Lorsque jm était à la recherche de travail en 1973 :
Mardi 15 Mai 1973 – RV à la fac. Reçu par Zobac, auquel j’ai fourni un dossier et un exemplaire de ma thèse.
Sa proposition pour un éventuel travail à la fac est lamentable et il n’a même pas honte de me le proposer. Avec des tarés pareils on comprend mieux comment l’esclavage a pu se développer. Avec un tel zèbre il faut payer pour occuper un poste. Qu’on en juge : Travail principal : entretien de matériel scientifique (réception, révision, mise au point, contrôle, réforme etc.) et à temps perdu aller à Toulouse une fois par semaine à mes frais en vue de préparer une thèse d’informatique. Je n’ai pas noté le montant de ma rétribution tellement elle était misérable.
A cette époque je recevais une proposition pour enseigner 70 heures par semaine dans un trou perdu tout en réalisant un travail personnel. A se demander si tout cela n’était pas fait exprés pour m’éjecter du système et me réduire à l’état de chomeur perpétuel.

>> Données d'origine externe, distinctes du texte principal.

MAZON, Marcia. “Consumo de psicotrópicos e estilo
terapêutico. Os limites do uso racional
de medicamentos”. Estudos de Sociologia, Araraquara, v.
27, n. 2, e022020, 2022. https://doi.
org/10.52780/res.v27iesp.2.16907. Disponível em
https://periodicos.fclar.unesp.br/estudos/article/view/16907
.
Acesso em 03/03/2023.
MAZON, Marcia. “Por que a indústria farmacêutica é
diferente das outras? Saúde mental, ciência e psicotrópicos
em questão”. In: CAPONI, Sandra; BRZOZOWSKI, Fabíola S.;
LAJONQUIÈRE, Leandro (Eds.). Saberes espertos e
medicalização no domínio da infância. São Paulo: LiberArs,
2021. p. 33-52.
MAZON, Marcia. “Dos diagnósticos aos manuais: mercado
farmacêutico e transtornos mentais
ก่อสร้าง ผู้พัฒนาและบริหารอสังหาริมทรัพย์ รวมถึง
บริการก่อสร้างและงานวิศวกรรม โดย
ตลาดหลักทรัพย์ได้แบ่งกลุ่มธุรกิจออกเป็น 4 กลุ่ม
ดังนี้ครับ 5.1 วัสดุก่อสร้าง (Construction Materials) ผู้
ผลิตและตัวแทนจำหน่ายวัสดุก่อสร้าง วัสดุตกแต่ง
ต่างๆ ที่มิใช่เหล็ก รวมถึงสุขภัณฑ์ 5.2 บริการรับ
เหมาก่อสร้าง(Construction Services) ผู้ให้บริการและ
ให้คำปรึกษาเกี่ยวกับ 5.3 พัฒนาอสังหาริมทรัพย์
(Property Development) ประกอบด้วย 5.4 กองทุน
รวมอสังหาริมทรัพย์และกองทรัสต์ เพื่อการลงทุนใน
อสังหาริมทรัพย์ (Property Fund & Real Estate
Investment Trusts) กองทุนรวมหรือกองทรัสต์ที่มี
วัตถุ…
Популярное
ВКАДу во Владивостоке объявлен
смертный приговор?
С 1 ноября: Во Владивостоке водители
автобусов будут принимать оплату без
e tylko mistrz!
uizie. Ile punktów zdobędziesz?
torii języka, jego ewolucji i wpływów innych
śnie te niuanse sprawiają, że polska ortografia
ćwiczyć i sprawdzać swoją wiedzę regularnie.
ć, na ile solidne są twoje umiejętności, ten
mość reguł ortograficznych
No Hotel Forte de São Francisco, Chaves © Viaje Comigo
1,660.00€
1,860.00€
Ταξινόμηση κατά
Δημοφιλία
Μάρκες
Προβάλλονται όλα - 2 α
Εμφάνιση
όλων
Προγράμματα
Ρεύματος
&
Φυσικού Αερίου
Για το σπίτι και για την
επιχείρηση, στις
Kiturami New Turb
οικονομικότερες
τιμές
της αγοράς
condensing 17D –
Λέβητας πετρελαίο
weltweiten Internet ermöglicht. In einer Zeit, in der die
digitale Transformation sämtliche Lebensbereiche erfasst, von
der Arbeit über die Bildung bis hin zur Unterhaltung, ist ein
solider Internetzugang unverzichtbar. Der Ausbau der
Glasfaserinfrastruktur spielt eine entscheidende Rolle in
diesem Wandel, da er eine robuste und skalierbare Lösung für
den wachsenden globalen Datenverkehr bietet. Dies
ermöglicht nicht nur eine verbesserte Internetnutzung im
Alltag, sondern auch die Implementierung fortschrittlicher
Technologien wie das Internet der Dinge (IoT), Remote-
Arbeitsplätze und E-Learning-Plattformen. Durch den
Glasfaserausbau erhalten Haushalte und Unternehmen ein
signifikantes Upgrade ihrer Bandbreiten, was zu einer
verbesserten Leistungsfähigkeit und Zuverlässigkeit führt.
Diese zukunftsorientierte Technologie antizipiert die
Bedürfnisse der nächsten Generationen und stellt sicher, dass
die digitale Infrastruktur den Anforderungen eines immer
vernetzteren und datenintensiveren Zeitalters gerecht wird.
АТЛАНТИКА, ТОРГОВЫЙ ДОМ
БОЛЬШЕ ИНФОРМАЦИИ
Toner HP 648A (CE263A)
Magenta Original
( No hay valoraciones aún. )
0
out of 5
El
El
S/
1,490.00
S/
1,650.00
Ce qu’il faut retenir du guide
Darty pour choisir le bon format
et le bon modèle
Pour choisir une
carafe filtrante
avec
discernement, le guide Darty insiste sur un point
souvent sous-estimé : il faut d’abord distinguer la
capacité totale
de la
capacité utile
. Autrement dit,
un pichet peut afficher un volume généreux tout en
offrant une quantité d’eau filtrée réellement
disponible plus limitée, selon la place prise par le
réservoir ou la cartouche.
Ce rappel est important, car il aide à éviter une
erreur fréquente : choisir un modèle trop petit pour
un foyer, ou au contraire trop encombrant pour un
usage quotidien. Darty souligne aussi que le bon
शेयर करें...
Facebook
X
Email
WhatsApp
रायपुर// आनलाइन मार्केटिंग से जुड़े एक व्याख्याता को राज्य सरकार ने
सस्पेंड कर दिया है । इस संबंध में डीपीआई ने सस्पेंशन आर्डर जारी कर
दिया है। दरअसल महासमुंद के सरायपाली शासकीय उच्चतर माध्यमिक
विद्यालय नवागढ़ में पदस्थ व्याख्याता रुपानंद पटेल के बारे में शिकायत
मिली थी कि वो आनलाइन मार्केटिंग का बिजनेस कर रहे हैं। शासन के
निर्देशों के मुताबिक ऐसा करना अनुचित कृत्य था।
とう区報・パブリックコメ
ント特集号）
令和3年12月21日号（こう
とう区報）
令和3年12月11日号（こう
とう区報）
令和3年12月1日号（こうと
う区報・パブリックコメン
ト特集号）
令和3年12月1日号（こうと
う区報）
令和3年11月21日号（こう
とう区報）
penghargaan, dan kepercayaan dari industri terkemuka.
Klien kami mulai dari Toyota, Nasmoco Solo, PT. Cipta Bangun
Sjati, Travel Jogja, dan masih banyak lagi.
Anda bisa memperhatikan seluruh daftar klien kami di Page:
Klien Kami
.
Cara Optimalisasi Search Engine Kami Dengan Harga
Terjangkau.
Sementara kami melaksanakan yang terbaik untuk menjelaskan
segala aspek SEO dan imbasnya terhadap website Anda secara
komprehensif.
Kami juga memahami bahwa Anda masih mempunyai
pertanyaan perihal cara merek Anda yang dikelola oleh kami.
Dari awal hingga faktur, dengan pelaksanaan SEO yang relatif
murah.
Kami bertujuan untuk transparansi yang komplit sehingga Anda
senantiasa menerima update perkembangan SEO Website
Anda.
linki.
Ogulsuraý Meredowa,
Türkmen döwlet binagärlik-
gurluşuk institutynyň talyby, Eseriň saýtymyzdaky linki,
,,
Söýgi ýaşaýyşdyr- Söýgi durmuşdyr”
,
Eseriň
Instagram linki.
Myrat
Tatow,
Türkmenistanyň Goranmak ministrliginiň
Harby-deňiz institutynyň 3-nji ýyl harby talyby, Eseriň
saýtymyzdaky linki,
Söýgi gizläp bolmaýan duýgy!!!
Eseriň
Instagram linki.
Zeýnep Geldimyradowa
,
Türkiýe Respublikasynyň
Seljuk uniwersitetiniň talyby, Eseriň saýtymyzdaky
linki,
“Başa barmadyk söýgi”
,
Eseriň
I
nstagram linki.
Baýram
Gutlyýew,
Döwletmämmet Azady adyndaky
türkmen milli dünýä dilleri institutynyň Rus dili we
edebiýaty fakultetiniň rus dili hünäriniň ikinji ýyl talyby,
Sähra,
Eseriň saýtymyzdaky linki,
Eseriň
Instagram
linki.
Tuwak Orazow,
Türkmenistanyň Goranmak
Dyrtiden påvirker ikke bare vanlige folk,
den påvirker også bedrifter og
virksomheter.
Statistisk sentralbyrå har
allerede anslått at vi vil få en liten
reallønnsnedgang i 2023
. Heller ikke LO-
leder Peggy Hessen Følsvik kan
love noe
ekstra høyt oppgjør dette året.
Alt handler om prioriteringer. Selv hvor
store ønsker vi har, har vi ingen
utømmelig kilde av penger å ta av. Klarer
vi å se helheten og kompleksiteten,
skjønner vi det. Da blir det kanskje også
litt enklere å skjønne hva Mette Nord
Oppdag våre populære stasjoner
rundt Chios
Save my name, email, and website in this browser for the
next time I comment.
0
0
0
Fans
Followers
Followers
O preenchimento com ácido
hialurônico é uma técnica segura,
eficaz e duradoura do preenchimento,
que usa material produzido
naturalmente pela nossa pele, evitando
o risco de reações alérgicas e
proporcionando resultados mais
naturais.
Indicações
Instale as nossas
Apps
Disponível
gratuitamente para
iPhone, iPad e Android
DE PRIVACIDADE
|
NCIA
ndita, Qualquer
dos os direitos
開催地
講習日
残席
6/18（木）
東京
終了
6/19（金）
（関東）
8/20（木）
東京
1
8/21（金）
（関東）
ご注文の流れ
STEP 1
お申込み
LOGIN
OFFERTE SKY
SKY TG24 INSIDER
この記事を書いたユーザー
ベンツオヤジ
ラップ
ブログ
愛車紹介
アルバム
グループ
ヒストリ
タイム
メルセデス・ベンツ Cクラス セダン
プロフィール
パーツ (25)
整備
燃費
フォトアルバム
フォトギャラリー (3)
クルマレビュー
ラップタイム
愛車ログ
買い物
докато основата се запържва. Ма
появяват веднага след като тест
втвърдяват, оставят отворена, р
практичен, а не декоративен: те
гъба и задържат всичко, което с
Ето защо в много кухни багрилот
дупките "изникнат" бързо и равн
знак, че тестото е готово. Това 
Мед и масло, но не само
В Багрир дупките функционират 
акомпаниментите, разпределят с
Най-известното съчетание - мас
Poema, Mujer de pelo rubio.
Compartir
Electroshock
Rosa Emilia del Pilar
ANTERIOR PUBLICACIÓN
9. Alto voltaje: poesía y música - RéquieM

Le cas typique d’un nanti égoïste et content de lui: L'André de la SNPA
Tout ce qui précède me rappelle qu’avant de dénicher le travail HOT* au CRP mon père m’avait introduit auprès d’une de ses connaissances de montagne, nommée André, et qui travaillait comme administratif dans le bâtiment des Allées de la SNPA, afin d’examiner la situation et voir s’il n’y aurait pas une possibilité pour moi de travailler dans cette société, quel canal emprunter etc. Du temps où mon père travaillait chez Charpentier en tant que Directeur Commercial ( !!) il avait fait embaucher plusieurs secrétaires (mal payées par Charpentier) à la SNPA [peut-être attendait-il un retour ? sait-on jamais], et peut-être avait-il fourni le tuyau au dit André. Il fallait voir aujourd’hui le bonhomme André, quel minable – peut-être occupait-il quelque poste subalterne – sans idées, terrifié par nos demandes, s’identifiant à la grosse société qui l’employait pour mieux se cacher derrière - . On lui aurait demandé de sauter du haut de la Tour Aquitaine à Paris qu’il n’aurait pas été plus affolé. Non, non, rien de rien… tout est complet… l’avenir est sombre… on se demande si la Société va tenir en cette période de crise… tu comprends… le cours du brut… le rachat des sociétés et tout ça… Bon, on a compris, espèce de vieux con au gros cul bien calé dans ton confortable fauteuil de salarié grassement payé jusqu’à la retraite, on ne va pas compromettre ton avenir ni celui de la belle société qui t’emploie, on va rester discret, on n’essaiera pas de se faire embaucher en douce, on n’évoquera jamais ton nom, espèce de grosse merde, il pourrait nous porter malheur. Toutes pensées qui flottaient en 3D au-dessus de ma tête lorsque je quittai mon père pour regagner mon poste (eh oui !) de manœuvre sans qualification et à mi-temps dans la société BTP de la SOBEP sise dans la banlieue pauvre de Pau, à Jurançon. Et payé en conséquence, c’est à dire des nèfles. Quand on est pauvre, on le reste. C’est vrai qu’à l’époque je n’étais pas encore en possession de la maîtrise en sciences et encore moins du titre ronflant de Docteur-es-Sciences.
Tout restait à faire.
Pour le moment il ne fallait pas penser à l’avenir, au long terme. Survivre au jour le jour et garder le moral demandait toutes mes énergies. Ainsi que celles de Chantal.
Soirée chez Marie pour se remettre un peu. Marie m’a toujours apporté joie et sérénité.